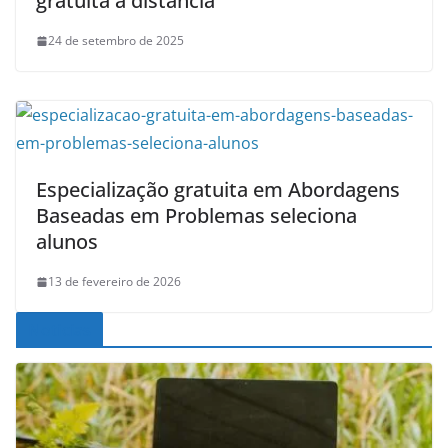
gratuita a distância
24 de setembro de 2025
Especialização gratuita em Abordagens
Baseadas em Problemas seleciona
alunos
13 de fevereiro de 2026
Noticias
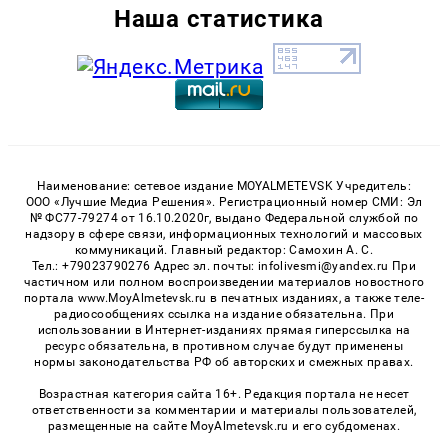
Наша статистика
Наименование: сетевое издание MOYALMETEVSK Учредитель:
ООО «Лучшие Медиа Решения». Регистрационный номер СМИ: Эл
№ ФС77-79274 от 16.10.2020г, выдано Федеральной службой по
надзору в сфере связи, информационных технологий и массовых
коммуникаций. Главный редактор: Самохин А. С.
Тел.: +79023790276 Адрес эл. почты: infolivesmi@yandex.ru При
частичном или полном воспроизведении материалов новостного
портала www.MoyAlmetevsk.ru в печатных изданиях, а также теле-
радиосообщениях ссылка на издание обязательна. При
использовании в Интернет-изданиях прямая гиперссылка на
ресурс обязательна, в противном случае будут применены
нормы законодательства РФ об авторских и смежных правах.
Возрастная категория сайта 16+. Редакция портала не несет
ответственности за комментарии и материалы пользователей,
размещенные на сайте MoyAlmetevsk.ru и его субдоменах.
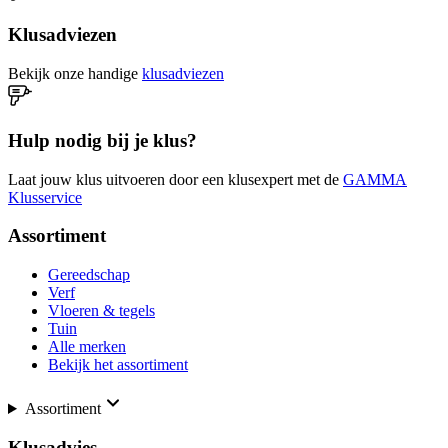
Klusadviezen
Bekijk onze handige
klusadviezen
Hulp nodig bij je klus?
Laat jouw klus uitvoeren door een klusexpert met de
GAMMA
Klusservice
Assortiment
Gereedschap
Verf
Vloeren & tegels
Tuin
Alle merken
Bekijk het assortiment
Assortiment
Klusadvies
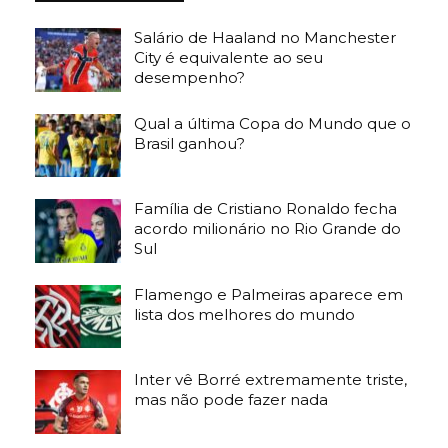
Salário de Haaland no Manchester
City é equivalente ao seu
desempenho?
Qual a última Copa do Mundo que o
Brasil ganhou?
Família de Cristiano Ronaldo fecha
acordo milionário no Rio Grande do
Sul
Flamengo e Palmeiras aparece em
lista dos melhores do mundo
Inter vê Borré extremamente triste,
mas não pode fazer nada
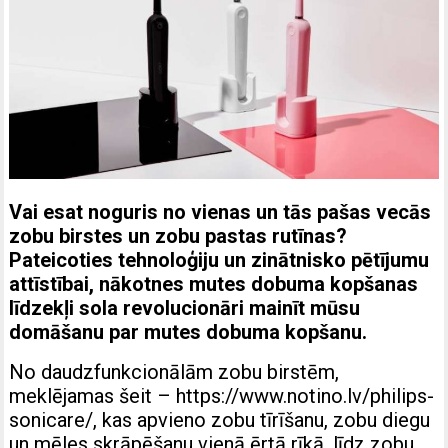
Vai esat noguris no vienas un tās pašas vecās
zobu birstes un zobu pastas rutīnas?
Pateicoties tehnoloģiju un zinātnisko pētījumu
attīstībai, nākotnes mutes dobuma kopšanas
līdzekļi sola revolucionāri mainīt mūsu
domāšanu par mutes dobuma kopšanu.
No daudzfunkcionālām zobu birstēm,
meklējamas šeit –
https://www.notino.lv/philips-
sonicare/
, kas apvieno zobu tīrīšanu, zobu diegu
un mēles skrāpēšanu vienā ērtā rīkā, līdz zobu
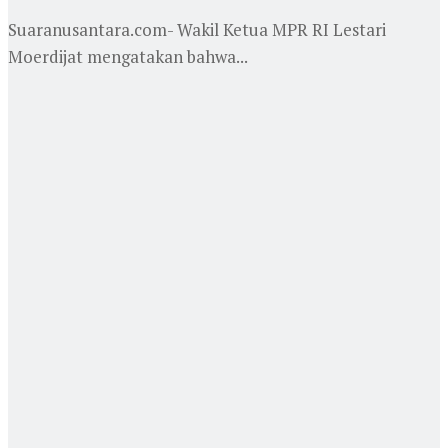
Suaranusantara.com- Wakil Ketua MPR RI Lestari
Moerdijat mengatakan bahwa...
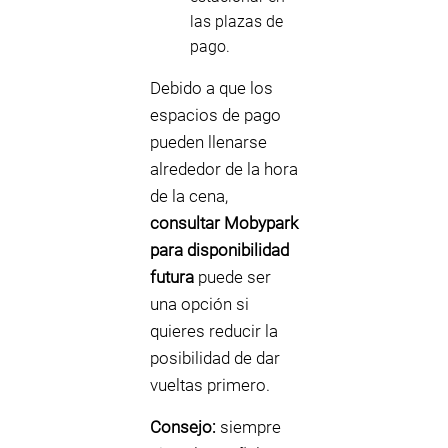
las plazas de
pago.
Debido a que los
espacios de pago
pueden llenarse
alrededor de la hora
de la cena,
consultar Mobypark
para disponibilidad
futura
puede ser
una opción si
quieres reducir la
posibilidad de dar
vueltas primero.
Consejo:
siempre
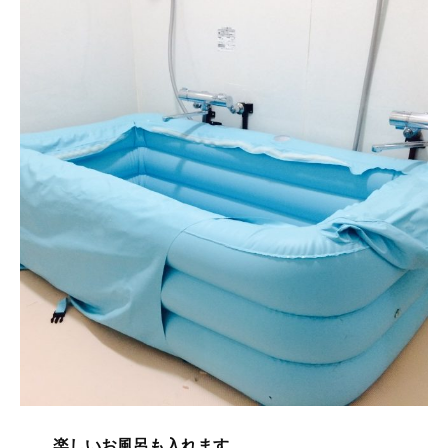
楽しいお風呂も入れます。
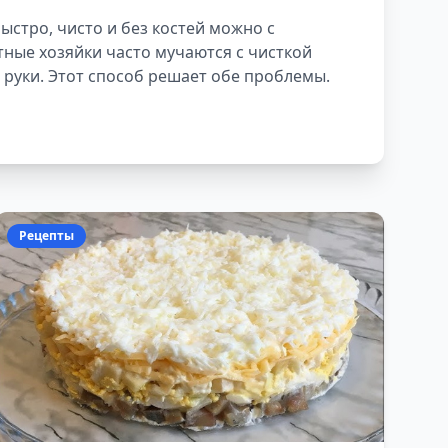
нает
быстро, чисто и без костей можно с
ные хозяйки часто мучаются с чисткой
 руки. Этот способ решает обе проблемы.
Рецепты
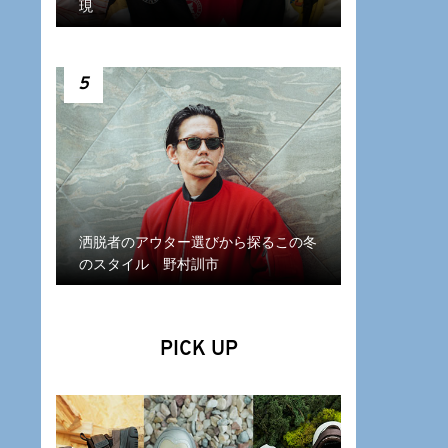
現
5
洒脱者のアウター選びから探るこの冬
のスタイル 野村訓市
PICK UP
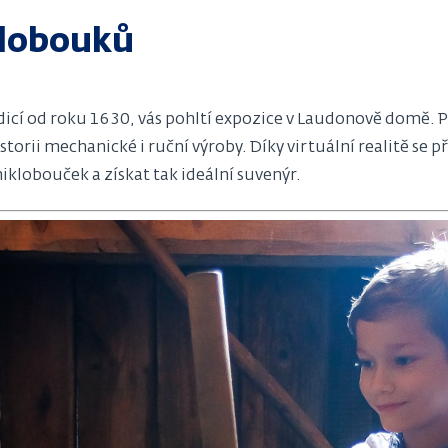
klobouků
dicí od roku 1630, vás pohltí expozice v Laudonově domě. Př
storii mechanické i ruční výroby. Díky virtuální realitě s
iklobouček a získat tak ideální suvenýr.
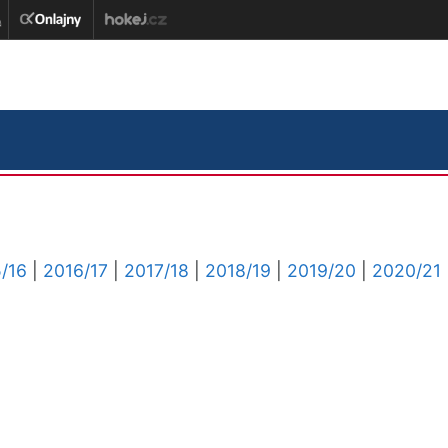
/16
|
2016/17
|
2017/18
|
2018/19
|
2019/20
|
2020/21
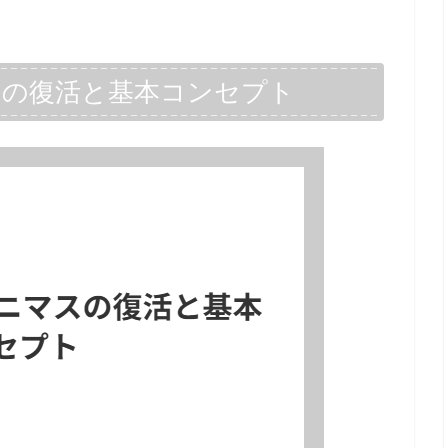
スの復活と基本コンセプト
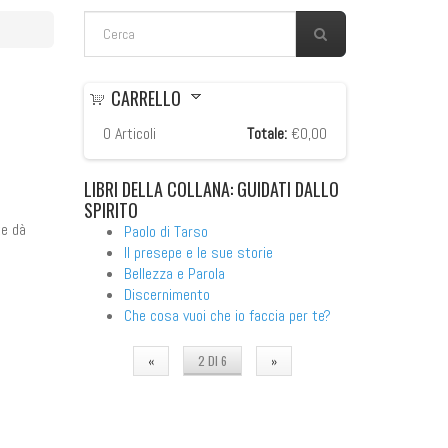
FORM DI RICERCA
Cerca
CARRELLO
0
Articoli
Totale:
€0,00
LIBRI
DELLA COLLANA: GUIDATI DALLO
SPIRITO
te dà
Paolo di Tarso
Il presepe e le sue storie
Bellezza e Parola
Discernimento
Che cosa vuoi che io faccia per te?
«
2 DI 6
»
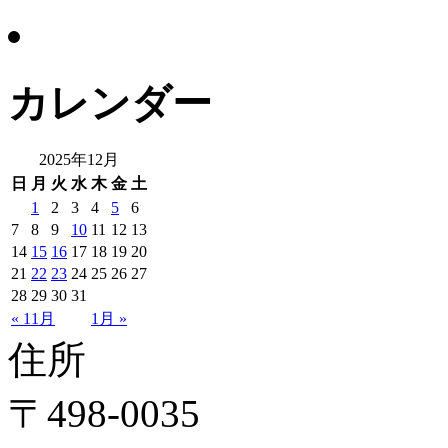
カレンダー
2025年12月
日
月
火
水
木
金
土
1
2
3
4
5
6
7
8
9
10
11
12
13
14
15
16
17
18
19
20
21
22
23
24
25
26
27
28
29
30
31
« 11月
1月 »
住所
〒498-0035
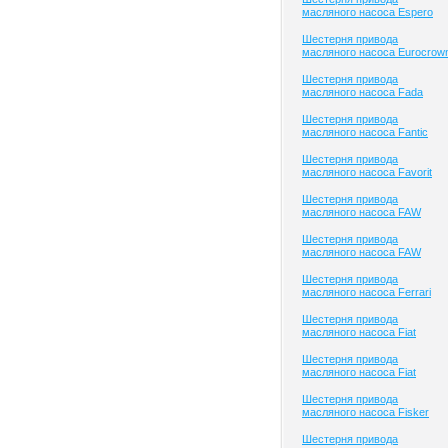
масляного насоса Espero
Шестерня привода
масляного насоса Eurocrow
Шестерня привода
масляного насоса Fada
Шестерня привода
масляного насоса Fantic
Шестерня привода
масляного насоса Favorit
Шестерня привода
масляного насоса FAW
Шестерня привода
масляного насоса FAW
Шестерня привода
масляного насоса Ferrari
Шестерня привода
масляного насоса Fiat
Шестерня привода
масляного насоса Fiat
Шестерня привода
масляного насоса Fisker
Шестерня привода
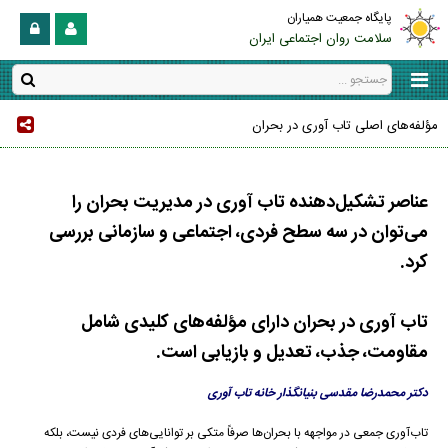
پایگاه جمعیت همیاران
سلامت روان اجتماعی ایران
مؤلفه‌های اصلی تاب آوری در بحران
عناصر تشکیل‌دهنده تاب آوری در مدیریت بحران را
می‌توان در سه سطح فردی، اجتماعی و سازمانی بررسی
کرد.
تاب آوری در بحران دارای مؤلفه‌های کلیدی شامل
مقاومت، جذب، تعدیل و بازیابی است.
دکتر محمدرضا مقدسی بنیانگذار خانه تاب آوری
تاب‌آوری جمعی در مواجهه با بحران‌ها صرفاً متکی بر توانایی‌های فردی نیست، بلکه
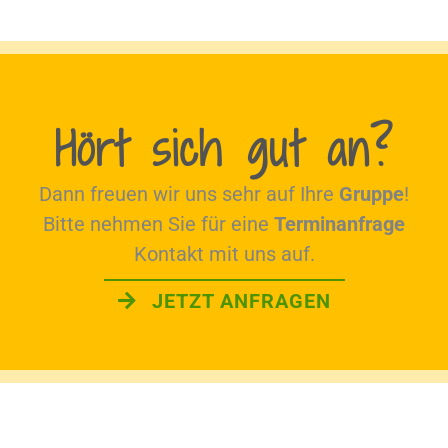
Hört sich gut an?
Dann freuen wir uns sehr auf Ihre
Gruppe
!
Bitte nehmen Sie für eine
Terminanfrage
Kontakt mit uns auf.
JETZT ANFRAGEN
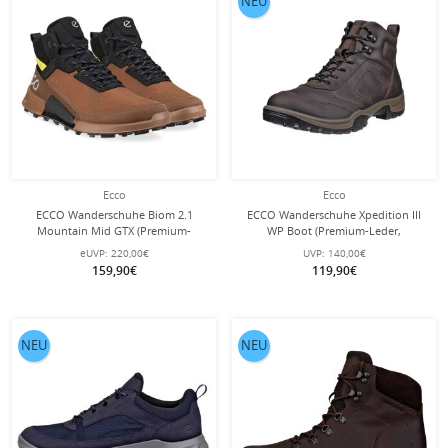
NEU
Ecco
Ecco
ECCO Wanderschuhe Biom 2.1
ECCO Wanderschuhe Xpedition III
Mountain Mid GTX (Premium-
WP Boot (Premium-Leder,
Nubukleder, wasserdicht)
wasserdicht) braun Herren
eUVP:
220,00€
UVP:
140,00€
dunkelbraun Herren
159,90€
119,90€
NEU
NEU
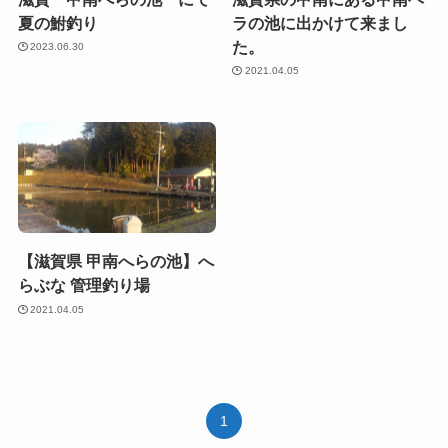
夏の鮒釣り
ラの池に出かけて来まし
た。
2023.06.30
2021.04.05
【滋賀県 甲南へらの池】へ
らぶな 管理釣り場
2021.04.05
1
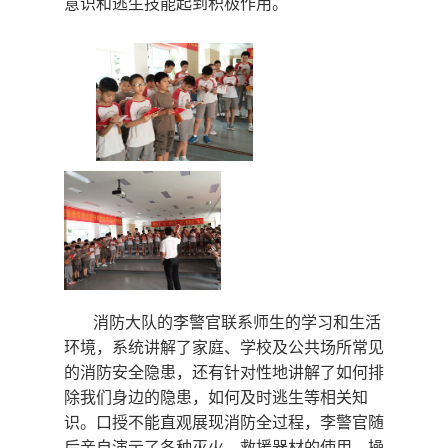
意识和逃生技能起到积极作用。
消防大队的李警官联系师生的学习和生活
环境，系统讲解了家庭、学校及公共场所常见
的消防安全隐患，还有针对性地讲解了如何排
除我们身边的隐患，如何及时逃生等相关知
识。口授不能直观展现消防全过程，李警官随
后亲自演示了各种灭火、救援器材的使用、操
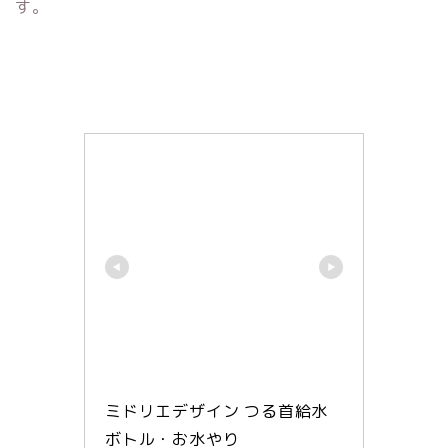
す。
ミドリエデザイン つる首給水
ボトル・お水やり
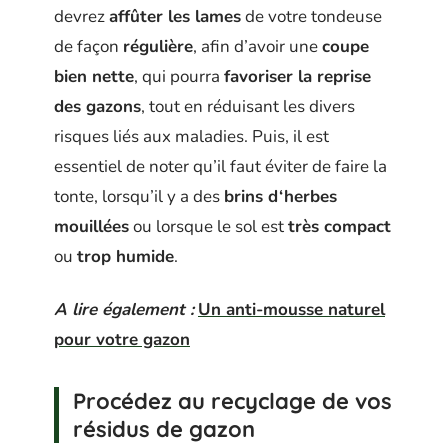
devrez
affûter les lames
de votre tondeuse
de façon
régulière
, afin d’avoir une
coupe
bien nette
, qui pourra
favoriser la reprise
des gazons
, tout en réduisant les divers
risques liés aux maladies. Puis, il est
essentiel de noter qu’il faut éviter de faire la
tonte, lorsqu’il y a des
brins d‘herbes
mouillées
ou lorsque le sol est
très compact
ou
trop humide
.
A lire également :
Un anti-mousse naturel
pour votre gazon
Procédez au recyclage de vos
résidus de gazon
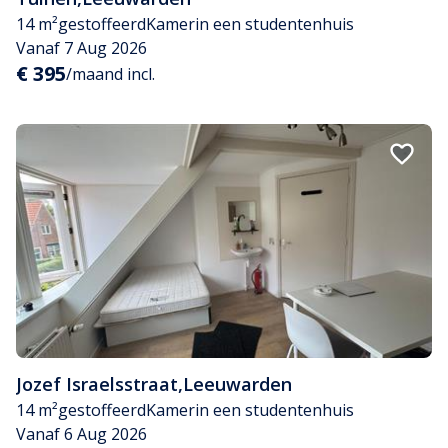
14 m²
gestoffeerd
Kamer
in een studentenhuis
Vanaf 7 Aug 2026
€ 395
/maand incl.
Jozef Israelsstraat
,
Leeuwarden
14 m²
gestoffeerd
Kamer
in een studentenhuis
Vanaf 6 Aug 2026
####################
EXERCISE INSTRUCTIONS: Set out every line from the material that contains the string "اجتماعی".

RESPONSE BOX:
سلامت روان اجتماعی ایران
می‌توان در سه سطح فردی، اجتماعی و سازمانی بررسی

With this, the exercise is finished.